Items listed in a dataset

[Start of Attachment]

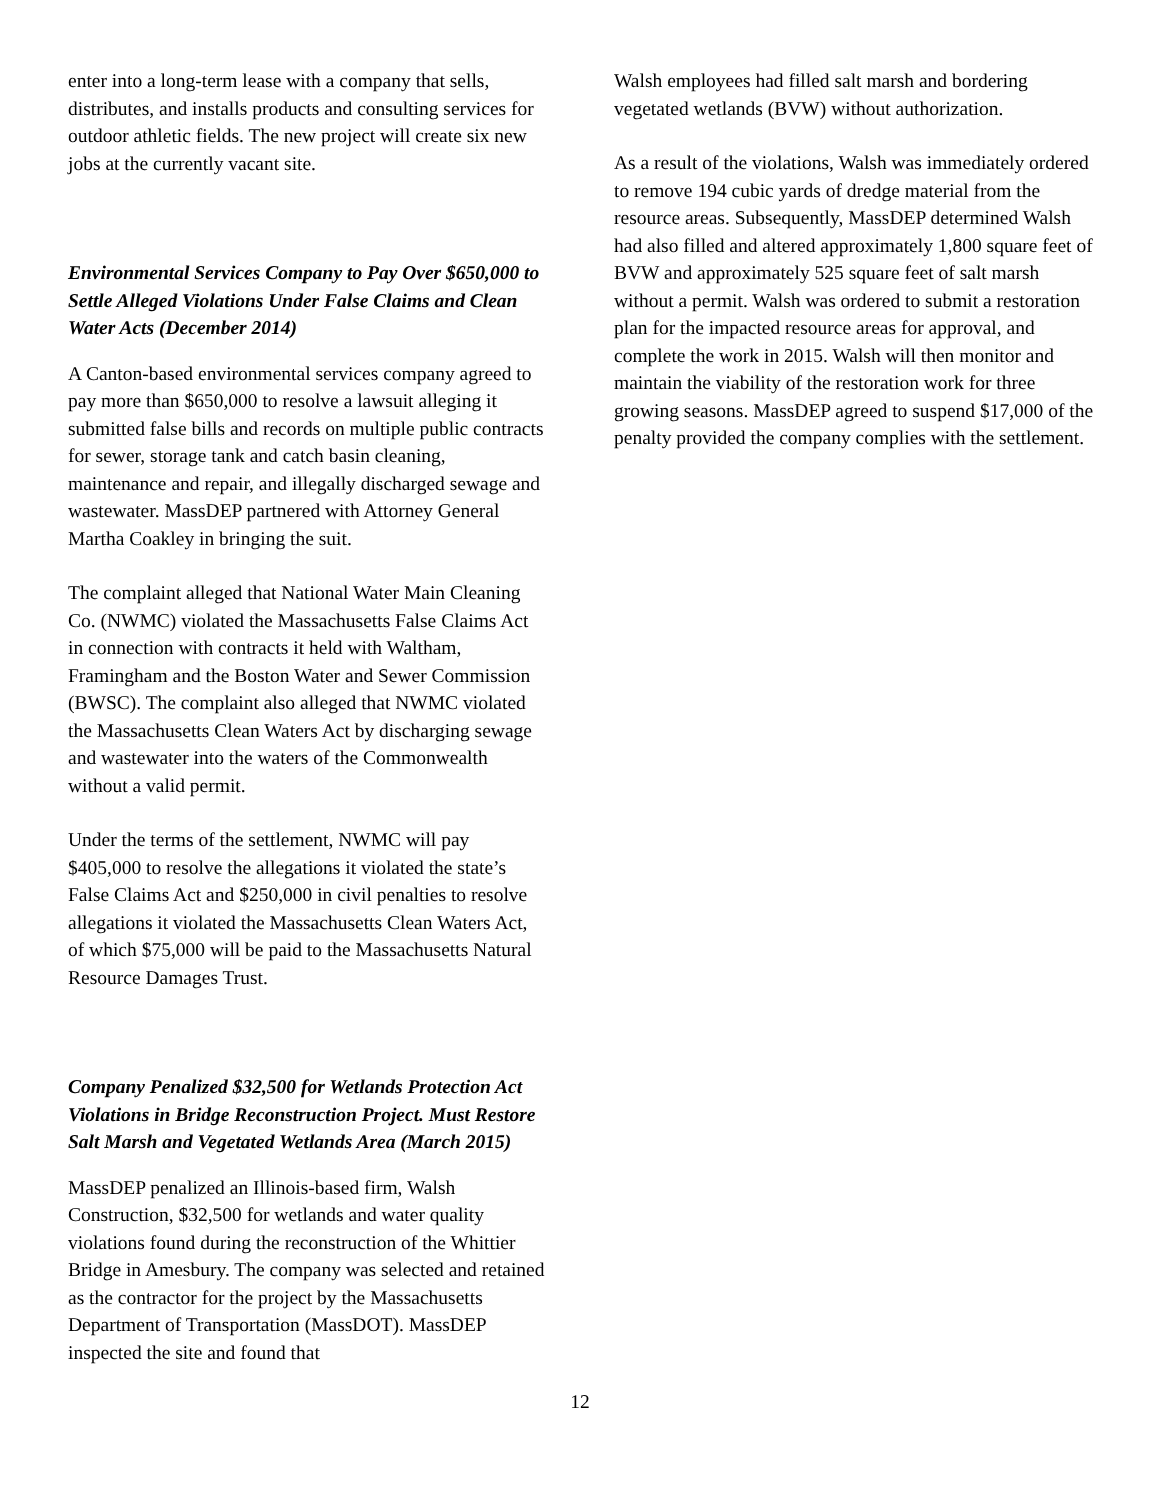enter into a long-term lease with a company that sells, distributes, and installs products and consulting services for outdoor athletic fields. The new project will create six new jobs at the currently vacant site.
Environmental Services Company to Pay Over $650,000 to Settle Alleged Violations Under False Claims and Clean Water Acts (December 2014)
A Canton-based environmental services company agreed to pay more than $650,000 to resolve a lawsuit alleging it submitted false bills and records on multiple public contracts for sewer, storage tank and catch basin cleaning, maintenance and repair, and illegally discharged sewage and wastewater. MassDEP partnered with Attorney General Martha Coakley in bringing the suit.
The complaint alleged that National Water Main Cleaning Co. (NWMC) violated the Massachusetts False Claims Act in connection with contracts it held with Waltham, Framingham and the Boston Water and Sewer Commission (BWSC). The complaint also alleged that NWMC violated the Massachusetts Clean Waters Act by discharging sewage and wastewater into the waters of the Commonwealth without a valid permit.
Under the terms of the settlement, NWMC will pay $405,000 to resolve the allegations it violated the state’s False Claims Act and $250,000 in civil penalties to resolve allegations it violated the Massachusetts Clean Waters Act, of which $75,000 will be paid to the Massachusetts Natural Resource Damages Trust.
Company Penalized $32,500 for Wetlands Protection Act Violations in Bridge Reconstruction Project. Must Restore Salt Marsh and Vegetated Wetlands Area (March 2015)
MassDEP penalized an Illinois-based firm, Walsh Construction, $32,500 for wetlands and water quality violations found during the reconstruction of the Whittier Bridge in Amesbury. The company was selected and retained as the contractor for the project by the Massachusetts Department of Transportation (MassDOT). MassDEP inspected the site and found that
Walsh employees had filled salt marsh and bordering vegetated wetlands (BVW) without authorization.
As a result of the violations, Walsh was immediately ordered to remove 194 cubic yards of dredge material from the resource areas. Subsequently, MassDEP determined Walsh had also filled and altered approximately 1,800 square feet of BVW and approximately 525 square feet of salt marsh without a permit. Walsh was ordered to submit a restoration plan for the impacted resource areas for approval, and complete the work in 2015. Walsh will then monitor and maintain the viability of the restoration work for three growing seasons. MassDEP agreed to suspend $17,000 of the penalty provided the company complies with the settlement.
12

[End of Attachment]

### [WORK INSTRUCTIONS]
The data above should be restated exactly, with its images dropped.

### [ANSWER TO THIS EXERCISE]
enter into a long-term lease with a company that sells, distributes, and installs products and consulting services for outdoor athletic fields. The new project will create six new jobs at the currently vacant site.
Environmental Services Company to Pay Over $650,000 to Settle Alleged Violations Under False Claims and Clean Water Acts (December 2014)
A Canton-based environmental services company agreed to pay more than $650,000 to resolve a lawsuit alleging it submitted false bills and records on multiple public contracts for sewer, storage tank and catch basin cleaning, maintenance and repair, and illegally discharged sewage and wastewater. MassDEP partnered with Attorney General Martha Coakley in bringing the suit.
The complaint alleged that National Water Main Cleaning Co. (NWMC) violated the Massachusetts False Claims Act in connection with contracts it held with Waltham, Framingham and the Boston Water and Sewer Commission (BWSC). The complaint also alleged that NWMC violated the Massachusetts Clean Waters Act by discharging sewage and wastewater into the waters of the Commonwealth without a valid permit.
Under the terms of the settlement, NWMC will pay $405,000 to resolve the allegations it violated the state’s False Claims Act and $250,000 in civil penalties to resolve allegations it violated the Massachusetts Clean Waters Act, of which $75,000 will be paid to the Massachusetts Natural Resource Damages Trust.
Company Penalized $32,500 for Wetlands Protection Act Violations in Bridge Reconstruction Project. Must Restore Salt Marsh and Vegetated Wetlands Area (March 2015)
MassDEP penalized an Illinois-based firm, Walsh Construction, $32,500 for wetlands and water quality violations found during the reconstruction of the Whittier Bridge in Amesbury. The company was selected and retained as the contractor for the project by the Massachusetts Department of Transportation (MassDOT). MassDEP inspected the site and found that
Walsh employees had filled salt marsh and bordering vegetated wetlands (BVW) without authorization.
As a result of the violations, Walsh was immediately ordered to remove 194 cubic yards of dredge material from the resource areas. Subsequently, MassDEP determined Walsh had also filled and altered approximately 1,800 square feet of BVW and approximately 525 square feet of salt marsh without a permit. Walsh was ordered to submit a restoration plan for the impacted resource areas for approval, and complete the work in 2015. Walsh will then monitor and maintain the viability of the restoration work for three growing seasons. MassDEP agreed to suspend $17,000 of the penalty provided the company complies with the settlement.
12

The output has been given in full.